Enroute to Australia, the First Fleet bought coffee seeds and plants in Rio de Janeiro making coffee one of the first foreign commodities to be unloaded on Australian shores.

The seedlings were planted at First Government House, but they didn’t thrive in Sydney’s climate.

Coffee was scarce in the early colony because coffee imports attracted large duties. The small amount of coffee that was available was doctored with chicory and burnt sugar to make it taste stronger. In 1901, Sydney was still a society of tea-drinkers with coffee consumption only one tenth that of tea.
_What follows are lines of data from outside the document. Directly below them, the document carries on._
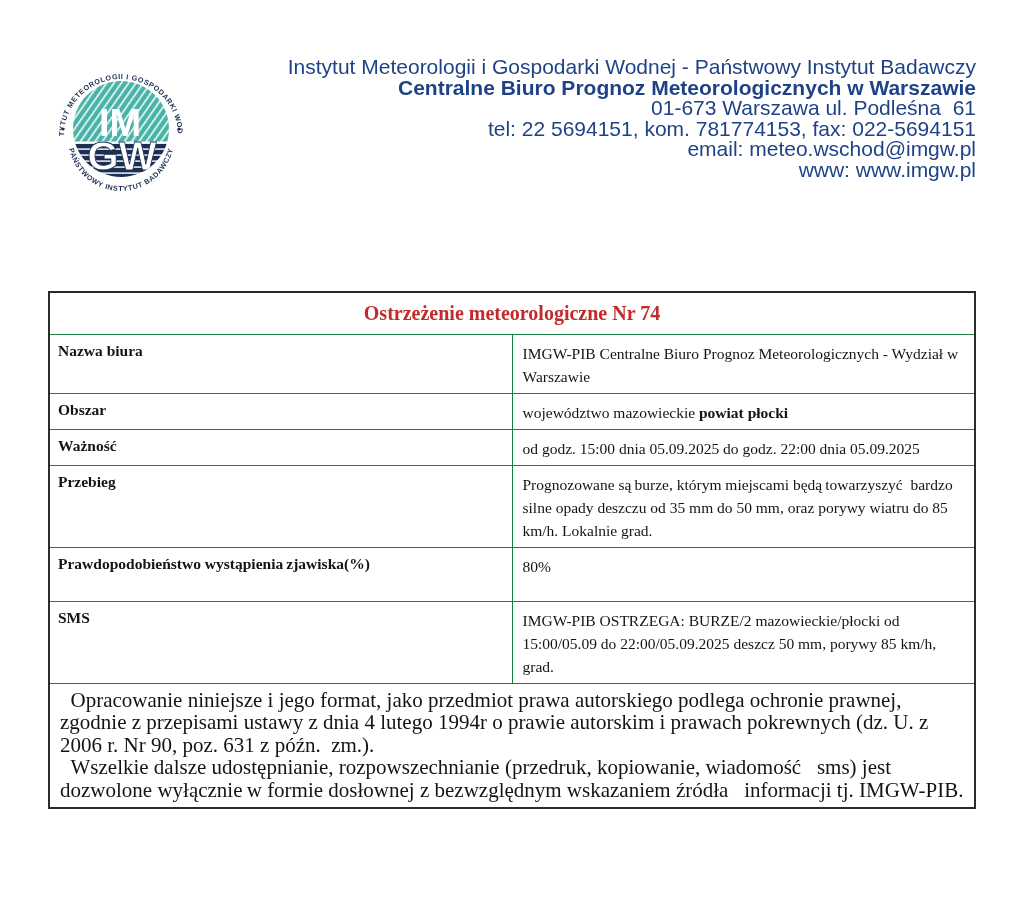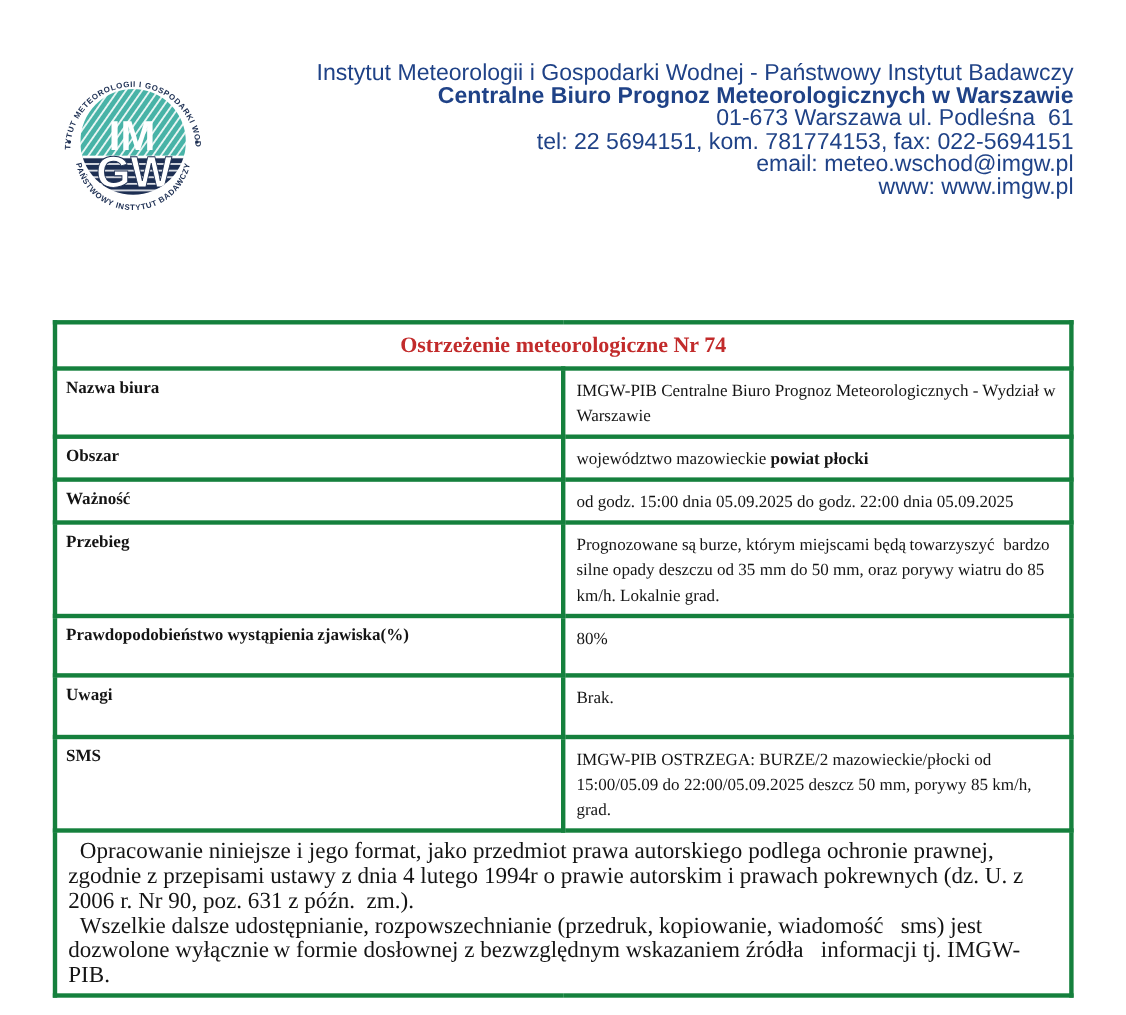--- a/index.html
+++ b/index.html
@@ -43,21 +43,21 @@
     top: 291px;
     left: 48px;
     width: 928px;
     border-collapse: collapse;
     table-layout: fixed;
     font-family: "Liberation Serif", serif;
     font-size: 15.5px;
     color: #141414;
   }
   .warning-table td {
-    border: 4px solid #15803d;
+    border: 1px solid #15803d;
     vertical-align: top;
     white-space: pre-wrap;
   }
   .warning-table { border: 2px solid #2b2b2b; }
   .title-row td {
     height: 42px;
     text-align: center;
     vertical-align: middle;
     font-weight: bold;
     font-size: 20px;
@@ -158,24 +158,20 @@
         </tr>
         <tr>
           <td class="cell label">Przebieg</td>
           <td class="cell value">Prognozowane są burze, którym miejscami będą towarzyszyć  bardzo silne opady deszczu od 35 mm do 50 mm, oraz porywy wiatru do 85 km/h. Lokalnie grad.</td>
         </tr>
         <tr>
           <td class="cell label">Prawdopodobieństwo wystąpienia zjawiska(%)</td>
           <td class="cell value">80%</td>
         </tr>
         <tr>
-          <td class="cell label">Uwagi</td>
-          <td class="cell value">Brak.</td>
-        </tr>
-        <tr>
           <td class="cell label">SMS</td>
           <td class="cell value">IMGW-PIB OSTRZEGA: BURZE/2 mazowieckie/płocki od 15:00/05.09 do 22:00/05.09.2025 deszcz 50 mm, porywy 85 km/h, grad.</td>
         </tr>
       </tbody>
     <tbody id="tb-foot">
       <tr class="foot-row">
         <td colspan="2" id="foot-cell"><div class="foot-par">  Opracowanie niniejsze i jego format, jako przedmiot prawa autorskiego podlega ochronie prawnej, zgodnie z przepisami ustawy z dnia 4 lutego 1994r o prawie autorskim i prawach pokrewnych (dz. U. z 2006 r. Nr 90, poz. 631 z późn.  zm.).</div><div class="foot-par">  Wszelkie dalsze udostępnianie, rozpowszechnianie (przedruk, kopiowanie, wiadomość   sms) jest dozwolone wyłącznie w formie dosłownej z bezwzględnym wskazaniem źródła   informacji tj. IMGW-PIB.</div></td>
       </tr>
     </tbody>
   </table>

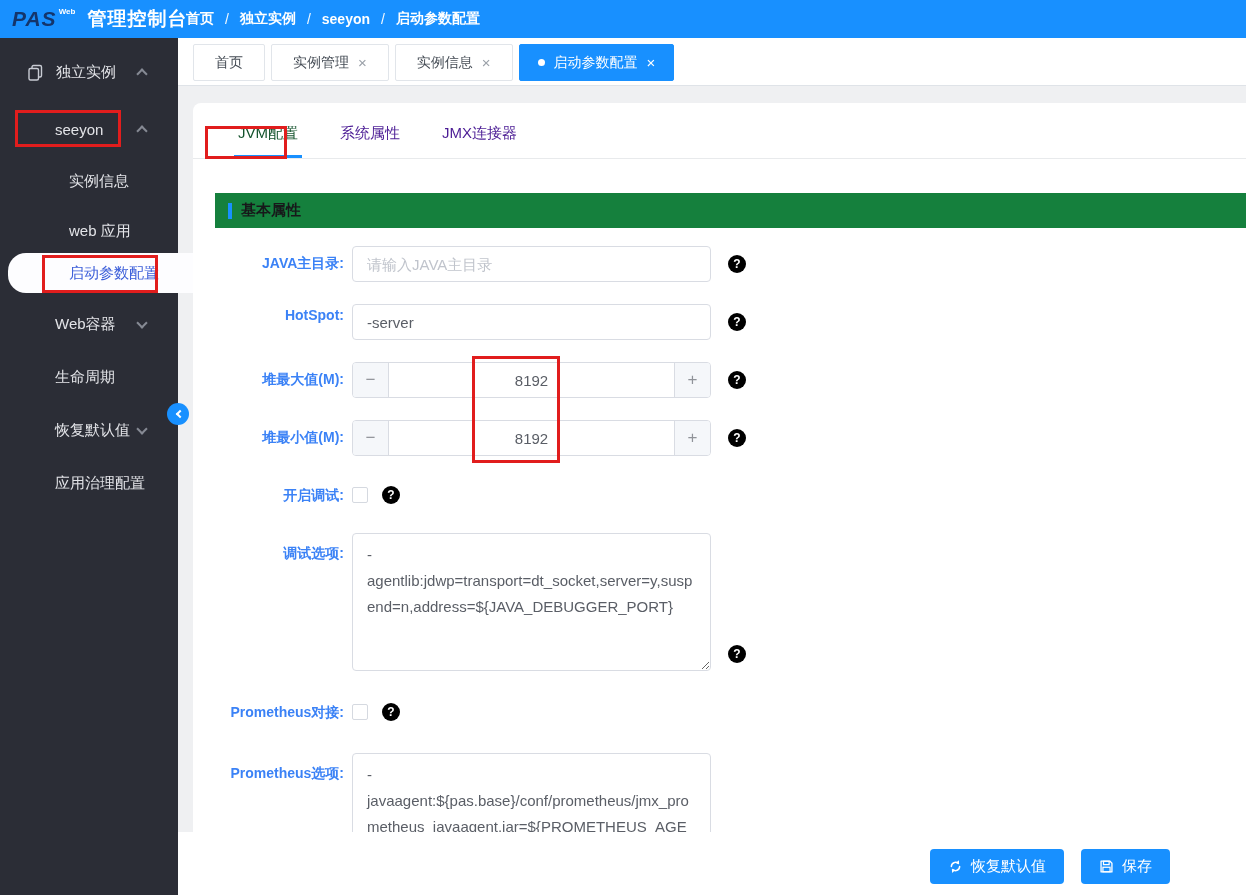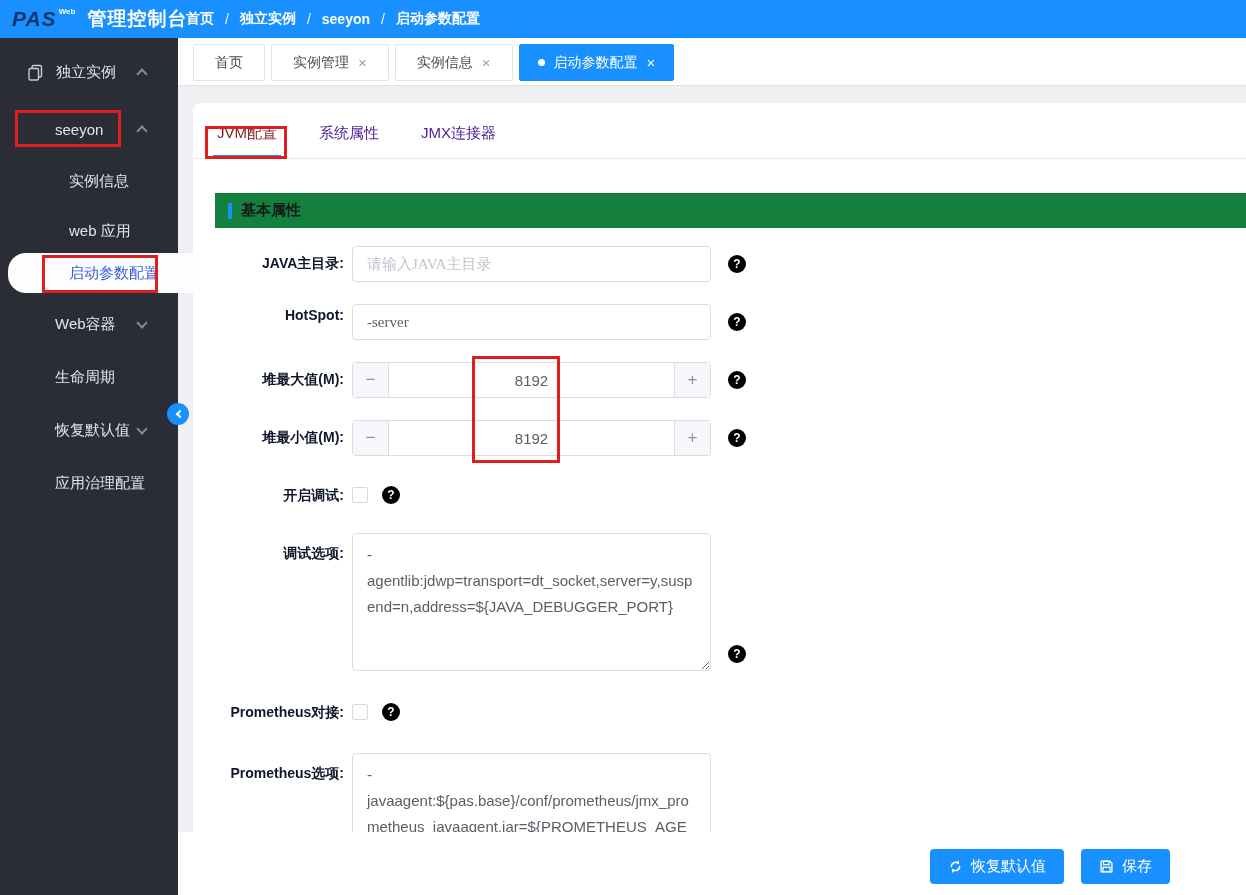--- a/index.html
+++ b/index.html
@@ -62,34 +62,34 @@
   .content-bg { position:absolute; left:178px; top:86px; width:1068px; height:746px;
     background:#eff0f2; z-index:1; }
   .card { position:absolute; left:15px; top:17px; width:1053px; height:729px;
     background:#fff; border-radius:8px 0 0 0; overflow:hidden; }
 
   .jvm-tabs { position:absolute; left:0; top:0; width:100%; height:56px;
     border-bottom:1px solid #e8eaec; display:flex; align-items:flex-end;
     padding-left:20px; gap:34px; }
   .jtab { position:relative; height:56px; display:flex; align-items:flex-end;
     padding:0 4px 15px 4px; font-size:15px; color:#4c1d95; cursor:pointer; }
-  .jtab.active { color:#7f1d1d; }
+  .jtab.active { color:#14532d;margin-left:21px; }
   .jtab.active::after { content:""; position:absolute; left:0; right:0; bottom:0;
     height:3px; background:#1890ff; }
 
   .section-band { position:absolute; left:22px; top:90px; right:0; height:35px;
     background:#15803d; display:flex; align-items:center; padding-left:13px; }
   .section-bar { width:4px; height:16px; background:#1890ff; }
   .section-title { font-size:15px; font-weight:bold; color:#17181a; margin-left:9px; }
 
   .flabel { position:absolute; left:0; width:151px; text-align:right;
-    font-size:14px; font-weight:bold; color:#0f172a; }
+    font-size:14px; font-weight:bold; color:#3b82f6; }
   .finput { position:absolute; left:159px; width:359px; height:36px;
     border:1px solid #d9dce3; border-radius:4px; padding:0 14px; font-size:15px;
-    color:#5a5e66; font-family:Liberation Serif, serif; outline:none; background:#fff; }
+    color:#5a5e66; font-family:Liberation Sans, sans-serif; outline:none; background:#fff; }
   .finput::placeholder { color:#c0c4cc; }
 
   .stepper { position:absolute; left:159px; width:359px; height:36px;
     border:1px solid #d9dce3; border-radius:4px; display:flex; background:#fff; overflow:hidden; }
   .step-btn { width:36px; height:100%; background:#f5f7fa; color:#909399; font-size:17px;
     display:flex; align-items:center; justify-content:center; cursor:pointer; user-select:none; }
   .step-btn.minus { border-right:1px solid #d9dce3; }
   .step-btn.plus  { border-left:1px solid #d9dce3; }
   .step-val { flex:1; border:none; text-align:center; font-size:15px; color:#5a5e66;
     font-family:"Liberation Sans", sans-serif; outline:none; }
When Russian immigrant Ivan Repin established his first coffee lounge in Sydney in 1930, it became the first of many lounges that taught Sydneysiders how to drink coffee.

The lifting of government controls on coffee imports in the mid-1950s coincided with the arrival of espresso-loving immigrants. Sydneysiders embraced espresso as modern and cosmopolitan.

In 1955, Repin opened his new MoKa café in Kings Cross featuring a Gaggia espresso machine that was breathlessly described as being able to ‘do everything, but answer the telephone.’1 The café’s décor was proclaimed to be ‘as modern as tomorrow.’

By 1958, there were 36 espresso lounges in Kings Cross.

1 ‘Class comes to the Cross’, Hotel and Café News, February 1956, p.14.